By Oliver Lyttelton | www.oliverlyttelton.com January 28, 2013 at 12:44PM
We're now less than a month until Oscar night, and the next few weeks will feature a steady drip of guild awards and other precursors, leading up to big shindig on February 24th. And the crystal ball is staring to get a bit more clear on who will walk away with some statues on Oscar night.
And an already refreshingly surprise-filled season got another turn over the weekend with the Producers Guild Awards on Saturday, and the Screen Actors Guild Awards last night, both of which awarded their top prize to "Argo," a film which had been deemed out of the running by some by the time December had rolled around. But a comeback for Ben Affleck's Iranian drama wasn't the only notable thing about these results. Below, you can find 5 things we learned about the Oscar season from the PGA and SAG results.
After the Oscar nominations, it seemed like "Argo" might be done as a real Best Picture contender, particularly with Ben Affleck missing out on a Best Director nod, making the chances of it taking the big prize significantly smaller. But almost everything that's come since has suggested otherwise, with the movie winning both Best Picture and Director at the Golden Globe and Critics Choice awards, and this weekend, taking the first two major guild prizes with the PGA and SAG ensemble prizes.
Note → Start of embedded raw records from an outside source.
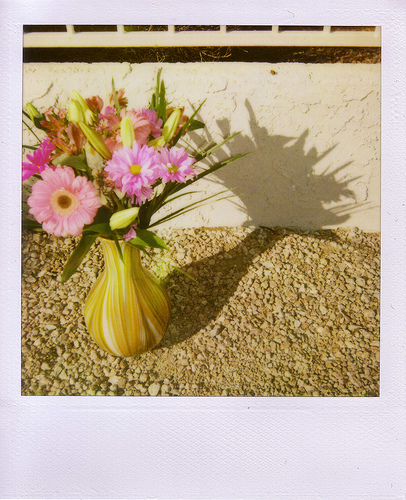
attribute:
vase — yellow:
[73, 235, 182, 357]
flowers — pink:
[32, 96, 215, 234]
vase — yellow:
[75, 216, 203, 358]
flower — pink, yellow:
[38, 91, 219, 263]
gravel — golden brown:
[22, 224, 380, 395]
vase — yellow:
[76, 207, 174, 363]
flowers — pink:
[30, 160, 180, 240]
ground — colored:
[21, 220, 379, 403]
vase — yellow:
[45, 214, 190, 360]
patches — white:
[83, 250, 170, 356]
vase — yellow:
[80, 227, 172, 356]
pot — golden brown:
[82, 229, 170, 357]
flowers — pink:
[57, 117, 189, 217]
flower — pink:
[26, 162, 103, 240]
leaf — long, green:
[59, 222, 106, 281]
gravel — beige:
[262, 286, 353, 371]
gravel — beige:
[200, 257, 324, 369]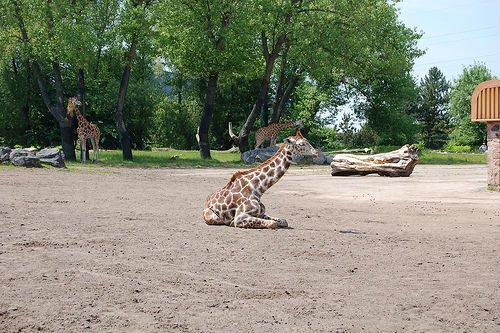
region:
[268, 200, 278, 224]
part of a giraffe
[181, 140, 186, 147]
part of a field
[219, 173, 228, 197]
part of a giraffe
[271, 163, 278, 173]
part of a neck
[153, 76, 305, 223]
a giraffe in ground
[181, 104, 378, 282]
a giraffe sitting in sand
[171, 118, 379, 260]
a giraffe sitting in ground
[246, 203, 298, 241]
legs of the giraffe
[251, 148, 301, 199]
neck of the giraffe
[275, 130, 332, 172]
face of the giraffe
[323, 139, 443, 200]
a wood on the back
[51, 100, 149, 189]
a giraffe near trees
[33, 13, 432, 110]
a clear view of trees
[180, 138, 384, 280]
this is a giraffe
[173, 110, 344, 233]
the neck is long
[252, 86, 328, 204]
this is a head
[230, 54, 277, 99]
this is an old tree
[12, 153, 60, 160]
this is a large rock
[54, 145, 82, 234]
the rock is gray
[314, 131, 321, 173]
this is a nose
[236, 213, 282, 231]
this is a leg of a girraffe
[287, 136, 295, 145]
this is an ear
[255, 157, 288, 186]
this is a neck of a girraffe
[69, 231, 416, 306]
this is a ground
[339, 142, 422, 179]
this is a big log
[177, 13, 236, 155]
this is a tree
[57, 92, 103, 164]
this is a girraffe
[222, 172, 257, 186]
this is a hump of a girraffe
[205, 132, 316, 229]
a giraffe laying on dirt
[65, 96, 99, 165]
a giraffe is standing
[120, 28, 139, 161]
the trunk of a tree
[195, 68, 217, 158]
the trunk of a tree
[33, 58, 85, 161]
the trunk of a tree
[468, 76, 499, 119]
metal roof on a building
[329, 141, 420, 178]
a long on the dirt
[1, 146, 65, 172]
three large stones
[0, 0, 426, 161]
tall flowering trees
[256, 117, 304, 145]
a giraffe is standing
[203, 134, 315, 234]
a giraffe is sitting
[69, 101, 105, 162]
a giraffe is standing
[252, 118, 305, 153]
a giraffe is standing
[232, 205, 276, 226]
leg of a giraffe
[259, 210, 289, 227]
leg of a giraffe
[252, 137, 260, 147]
leg of a giraffe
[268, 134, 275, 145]
leg of a giraffe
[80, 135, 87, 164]
leg of a giraffe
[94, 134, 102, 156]
leg of a giraffe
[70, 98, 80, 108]
head of a giraffe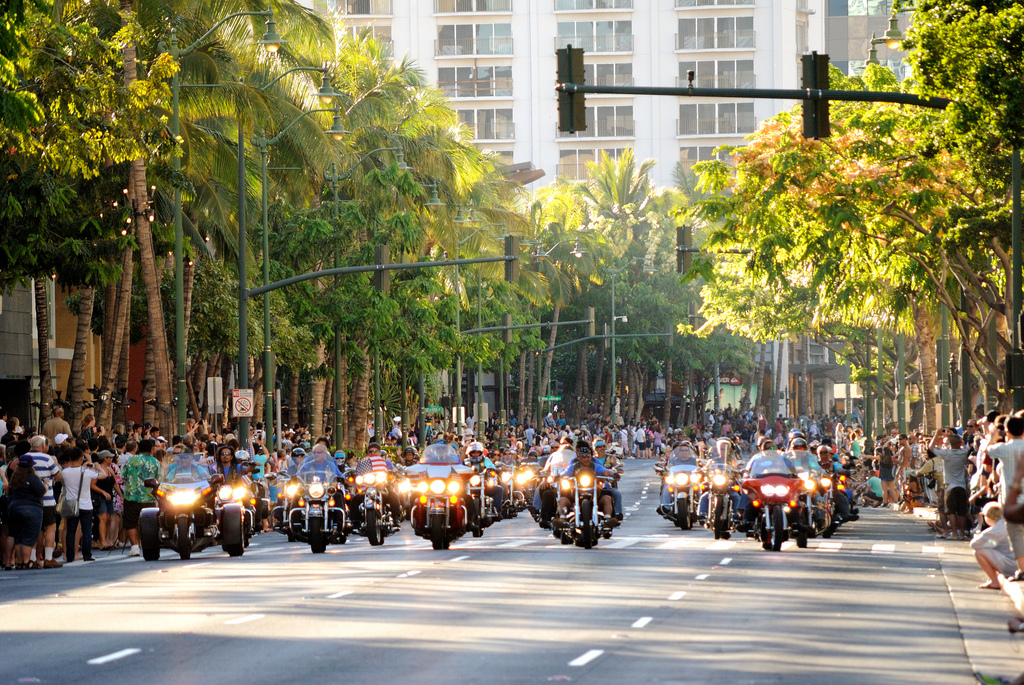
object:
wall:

Given the crossover between guild and Academy membership, it's always a telling sign -- two years ago, guild victories were the biggest indicator that "The King's Speech" was going to beat "The Social Network." The PGA are 7/10 in matching Best Picture in the last decade, and 5/5 in the last few years (the SAG are 6/10, but only 3/5 in the last five), as impressive a record for a precursor award as any. Things are certainly going the way of "Argo," but that said, those declaring the race early are decidedly premature. For one, the record that no film has won Best Picture without a Directing nom since "Driving Miss Daisy" twenty-three years ago still stands. Furthermore, a run at the guilds doesn't necessarily open the gates to Oscar. Six years ago, "Little Miss Sunshine" won with the PGA, the SAG and the WGA, but still lost Best Picture (indeed, few really thought it would win). And perhaps a better comparison would be "Apollo 13," a similarly tense true-life thriller by an actor-turned-director. Back in 1996, the film won with the PGA, the SAG and the DGA, and yet missed out at Oscar. Like Affleck, the film's director Ron Howard didn't get a directing nod that year. And the tastes of the guild and the Academy do differ; take "Life of Pi," which showed up poorly with the guilds, but managed eleven Oscar nominations. Or "Silver Linings Playbook," which performed well above expectations with the Academy. And "Lincoln" is still likely to put up a mighty fight. This weekend might have put Affleck's film in pole position, but there's still a way to go til the finish line. That said, a Director's Guild Award win for Affleck is fairly likely (partly as a reaction to the Oscar snub), and if Chris Terrio beats David O. Russell and Tony Kushner to the WGA prize, then it might truly be game over.
If ever there was a time for a change in narrative in the two least competitive categories this year -- Best Actor and Best Supporting Actress -- last night at the SAGs was where it would have happened (see Jean Dujardin overtaking George Clooney after a guild victory last year). But no such thing occurred, and Daniel Day-Lewis and Anne Hathaway, the two most honored contenders thus far, added another trophy to their respective cabinets. And barring a huge upset, we're certain that'll be repeated at the Dolby Theater in a few weeks, if only because it's hard to see anyone else winning. Had Bradley Cooper or Hugh Jackman taken the SAG prize, things might have been closer -- after all, it's always felt like a big step for the Academy to make Day-Lewis the first person to win three Best Actor Oscars. But the SAG went with him, and Oscar should do the same; few like "Les Miserables" enough to give Jackman the prize, and Cooper's a new enough face that the nomination is a victory more than anything else (though it opens the door for him to take it in future years). "Flight" isn't acclaimed enough for Washington to win, and Phoenix (arguably the most likely to make a shock upset, given the praise for his performance) won't get there. Similarly, the competition in Supporting Actress is equally uncompetitive. Jacki Weaver is barely in "Silver Linings Playbook," the Academy aren't going to given Helen Hunt a prize if they didn't nominate co-star John Hawkes, and while Amy Adams is overdue, she's not going to win for "The Master." Sally Field is the biggest challenger, but probably not enough to overcome the Hathaway train.